## [Work to be completed]
Starting from the first line, set down the entire listing exactly.

--- Exercise materials Enclosed Below ---

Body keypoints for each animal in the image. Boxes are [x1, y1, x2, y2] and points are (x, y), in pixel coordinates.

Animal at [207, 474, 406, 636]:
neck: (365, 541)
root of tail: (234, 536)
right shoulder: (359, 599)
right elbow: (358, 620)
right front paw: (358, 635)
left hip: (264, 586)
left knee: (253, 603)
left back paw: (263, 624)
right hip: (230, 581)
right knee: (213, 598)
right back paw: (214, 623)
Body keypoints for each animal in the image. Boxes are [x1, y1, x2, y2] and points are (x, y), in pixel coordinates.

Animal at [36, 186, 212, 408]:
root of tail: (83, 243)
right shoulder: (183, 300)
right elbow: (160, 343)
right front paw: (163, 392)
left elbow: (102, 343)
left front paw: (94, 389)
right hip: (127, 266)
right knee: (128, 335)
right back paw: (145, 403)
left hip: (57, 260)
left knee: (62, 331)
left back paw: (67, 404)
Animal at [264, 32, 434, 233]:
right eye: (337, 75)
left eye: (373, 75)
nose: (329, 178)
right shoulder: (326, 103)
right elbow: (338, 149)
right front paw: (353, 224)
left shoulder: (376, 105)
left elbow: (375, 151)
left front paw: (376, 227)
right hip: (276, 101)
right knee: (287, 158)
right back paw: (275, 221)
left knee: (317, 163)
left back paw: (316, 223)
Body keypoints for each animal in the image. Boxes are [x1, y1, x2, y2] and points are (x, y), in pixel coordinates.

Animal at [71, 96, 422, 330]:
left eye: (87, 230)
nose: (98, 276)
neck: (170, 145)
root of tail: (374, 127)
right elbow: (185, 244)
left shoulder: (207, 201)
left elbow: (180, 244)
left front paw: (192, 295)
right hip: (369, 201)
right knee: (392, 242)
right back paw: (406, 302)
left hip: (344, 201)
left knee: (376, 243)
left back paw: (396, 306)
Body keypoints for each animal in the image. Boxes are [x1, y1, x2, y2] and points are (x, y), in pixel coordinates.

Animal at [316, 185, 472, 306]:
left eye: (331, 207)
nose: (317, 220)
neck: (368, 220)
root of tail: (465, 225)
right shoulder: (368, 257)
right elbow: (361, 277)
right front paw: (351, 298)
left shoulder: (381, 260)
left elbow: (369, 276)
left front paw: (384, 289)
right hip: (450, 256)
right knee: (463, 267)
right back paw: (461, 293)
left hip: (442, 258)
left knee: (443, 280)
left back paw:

--- End of Enclosed Exercise materials ---

## [Your solution]
Body keypoints for each animal in the image. Boxes are [x1, y1, x2, y2] and points are (x, y), in pixel coordinates.

Animal at [207, 474, 406, 636]:
neck: (365, 541)
root of tail: (234, 536)
right shoulder: (359, 599)
right elbow: (358, 620)
right front paw: (358, 635)
left hip: (264, 586)
left knee: (253, 603)
left back paw: (263, 624)
right hip: (230, 581)
right knee: (213, 598)
right back paw: (214, 623)
Body keypoints for each animal in the image. Boxes are [x1, y1, x2, y2] and points are (x, y), in pixel coordinates.

Animal at [36, 186, 212, 408]:
root of tail: (83, 243)
right shoulder: (183, 300)
right elbow: (160, 343)
right front paw: (163, 392)
left elbow: (102, 343)
left front paw: (94, 389)
right hip: (127, 266)
right knee: (128, 335)
right back paw: (145, 403)
left hip: (57, 260)
left knee: (62, 331)
left back paw: (67, 404)
Animal at [264, 32, 434, 233]:
right eye: (337, 75)
left eye: (373, 75)
nose: (329, 178)
right shoulder: (326, 103)
right elbow: (338, 149)
right front paw: (353, 224)
left shoulder: (376, 105)
left elbow: (375, 151)
left front paw: (376, 227)
right hip: (276, 101)
right knee: (287, 158)
right back paw: (275, 221)
left knee: (317, 163)
left back paw: (316, 223)
Body keypoints for each animal in the image. Boxes are [x1, y1, x2, y2] and points are (x, y), in pixel coordinates.

Animal at [71, 96, 422, 330]:
left eye: (87, 230)
nose: (98, 276)
neck: (170, 145)
root of tail: (374, 127)
right elbow: (185, 244)
left shoulder: (207, 201)
left elbow: (180, 244)
left front paw: (192, 295)
right hip: (369, 201)
right knee: (392, 242)
right back paw: (406, 302)
left hip: (344, 201)
left knee: (376, 243)
left back paw: (396, 306)
Body keypoints for each animal in the image. Boxes are [x1, y1, x2, y2] and points are (x, y), in pixel coordinates.

Animal at [316, 185, 472, 306]:
left eye: (331, 207)
nose: (317, 220)
neck: (368, 220)
root of tail: (465, 225)
right shoulder: (368, 257)
right elbow: (361, 277)
right front paw: (351, 298)
left shoulder: (381, 260)
left elbow: (369, 276)
left front paw: (384, 289)
right hip: (450, 256)
right knee: (463, 267)
right back paw: (461, 293)
left hip: (442, 258)
left knee: (443, 280)
left back paw:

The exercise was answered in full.